Хенри уходит домой ждать решения. И начинаются вязкие, бесконечные дни, Хенри ничего не делает, только ждёт, когда получит повестку, а с ней и возможность свалить и отсюда, и вообще от всего. Возможность уехать из Левангера, с его заурядностью и мещанскими замашками, на поле битвы, где идёт настоящая борьба и рождаются истинные герои. Он знает и других, записавшихся на войну, но их немного, и Хенри отмечает, с каким уважением встречают в кафе его сообщение, что он идёт добровольцем и что вопрос только в том, когда его отправят.
Проходит неделя.
Две.
Наконец по почте приходит ответ. Пока Риннан пальцами разрывает конверт, он словно отрывает пласты скуки, бессилия и приоткрывает щель в другой мир, в другую жизнь. Отказ.
Риннану приходится перечитать письмо несколько раз, чтобы удостовериться, что в нём действительно написано то, что написано. Без объяснений. Етить колотить. Может быть, всё же из-за роста?
Но разве Зимняя война – это конкурс долговязых? Неужели надо быть в два метра ростом, чтобы нажать на курок? Или под два метра, чтобы водить машину? Врываться в дом? Стрелять в неприятеля?
Да нет, конечно. Ярость, ярость кипит в нём.

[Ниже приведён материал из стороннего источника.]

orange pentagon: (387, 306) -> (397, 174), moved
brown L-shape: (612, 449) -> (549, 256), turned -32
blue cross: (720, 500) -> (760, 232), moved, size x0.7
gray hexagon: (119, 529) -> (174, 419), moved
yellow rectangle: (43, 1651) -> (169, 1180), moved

И всё равно он оказывается не готов к унижению, что настигает его на улице спустя несколько дней, когда по дороге домой он проходит мимо компании парней, которые гуляют с девушками, мечтая произвести на них впечатление. И один из них шепчет в спину Риннану, но достаточно громко, чтобы тот услышал:
– Говорят, Риннана не возьмут на войну, пока не построят маленьких танков.
Вот же гады.
Паразиты долбаные!
Вот бы бошки открутить всем этим говнососам!

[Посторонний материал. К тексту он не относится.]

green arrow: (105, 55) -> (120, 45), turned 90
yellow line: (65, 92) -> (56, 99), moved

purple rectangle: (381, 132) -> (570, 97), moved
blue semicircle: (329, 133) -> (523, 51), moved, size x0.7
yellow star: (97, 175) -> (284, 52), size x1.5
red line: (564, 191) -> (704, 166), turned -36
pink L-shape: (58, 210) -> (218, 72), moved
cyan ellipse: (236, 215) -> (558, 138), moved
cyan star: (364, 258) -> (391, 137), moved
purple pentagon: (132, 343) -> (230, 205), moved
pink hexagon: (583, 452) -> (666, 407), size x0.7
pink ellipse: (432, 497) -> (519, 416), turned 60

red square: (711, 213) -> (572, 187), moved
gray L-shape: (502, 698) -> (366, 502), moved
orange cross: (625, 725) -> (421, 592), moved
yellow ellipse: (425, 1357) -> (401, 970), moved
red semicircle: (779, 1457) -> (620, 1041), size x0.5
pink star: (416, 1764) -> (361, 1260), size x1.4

Размазать по их мордам эти ухмылочки, все, все они гады, и те, что на улице, и те, что во всяких там конторах и министерствах. Врезать бы этим удачливым красавчикам, которые НИЧЕГОШЕНЬКИ не сделали, а всего только родились с нормальным телом.

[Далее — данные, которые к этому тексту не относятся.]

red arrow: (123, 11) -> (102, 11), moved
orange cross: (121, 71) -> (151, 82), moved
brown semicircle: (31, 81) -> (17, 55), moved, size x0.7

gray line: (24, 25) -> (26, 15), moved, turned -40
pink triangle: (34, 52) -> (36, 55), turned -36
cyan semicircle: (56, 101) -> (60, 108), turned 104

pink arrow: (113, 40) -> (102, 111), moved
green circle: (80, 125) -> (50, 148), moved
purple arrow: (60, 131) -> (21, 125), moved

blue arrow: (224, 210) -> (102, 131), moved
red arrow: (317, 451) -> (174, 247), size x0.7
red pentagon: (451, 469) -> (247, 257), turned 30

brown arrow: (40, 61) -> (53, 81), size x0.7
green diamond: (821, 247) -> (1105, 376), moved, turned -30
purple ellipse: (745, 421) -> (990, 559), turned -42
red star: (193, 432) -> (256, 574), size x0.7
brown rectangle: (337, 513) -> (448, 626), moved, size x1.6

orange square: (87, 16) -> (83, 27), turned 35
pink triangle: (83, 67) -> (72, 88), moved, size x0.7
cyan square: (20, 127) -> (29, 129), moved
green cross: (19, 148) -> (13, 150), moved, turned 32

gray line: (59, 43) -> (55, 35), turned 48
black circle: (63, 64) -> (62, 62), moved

ВОТ ПОГОДИТЕ! – кричит всё у него в груди. – ВОТ ПОГОДИТЕ!
K как Кипа, или ермолка.
Впервые я услышал, как эти слова произносят вслух, в бассейне города Барум одним зимним днём в конце прошлого века. Я, согласно сезону синевато-бледный, был облачён в купальные шорты, хотя в ту пору я вообще коротких штанов не носил, поскольку считал, что мои ноги, из-за которых я постоянно комплексовал, смотрятся в них ещё более тощими, чем они есть на самом деле. Тем не менее я стоял посреди зимы в шортах в бассейне, поскольку записался на курс спасения на воде, прохождение которого давало мне летом работу в развлекательном клубе для детей в Калвёй, рядом с Осло. Подойдя к бассейну, я сразу приметил девушку, сидевшую у бортика, она была тут единственным одетым человеком. Мне хватило одного взгляда понять, что между нами возник импульс, хотя она нисколько не походила на ту, которую я, что называется, искал. Юная, коротко стриженная, с ясными карими глазами, в чёрных брюках и тёмно-синем батнике. Мы только посмотрели друг на друга, может, чуть дольше принятого зацепившись взглядами, и она вернулась к разговору с подругой, стала рассказывать, что всё у неё хорошо, вот обзавелась молодым человеком, и я помню, что сразу ощутил острое разочарование. Я подумал, что вечно со мной так, значит, нечего в её сторону и мечтать. И тут же принялся болтать с приятелем, о чём, не помню, видимо, обсуждалась какая-то сцена из фильма или книги, короче, стою я рядом с бассейном и силюсь вспомнить, как называется та шапочка на голове у евреев, слово вертится в уме, но мне не даётся. И в этот момент девушка переключает внимание на меня и говорит: «Кипа, или ермолка».
Оказалось, она отвечает за весь этот летний лагерь, хотя вообще-то собирается провести в Норвегии только лето, а потом вернуться доучиваться в Испанию. У неё была необычная фамилия, Комиссар, и не успело ещё лето кончиться, как она разорвала прежние отношения, мы стали парой, и она решила остаться в Норвегии. Я переехал к ней. Мы путешествовали, учились, поженились. У нас родился ребёнок, и ещё один, и вот уже двадцать лет мы вплетаемся друг в друга, всё прочнее и прочнее.
К как Карта Европы, по которой расползается война, разевая пасть и зарясь на всё большие куски, как если бы кто-то держал под картой зажжённую спичку, прямо под Германией, и от жара пламени карта сначала потемнела бы и на ней пропали все дороги, а потом внезапно полыхнула, зияя расширяющейся дырой, поглощающей город за городом, страну за страной.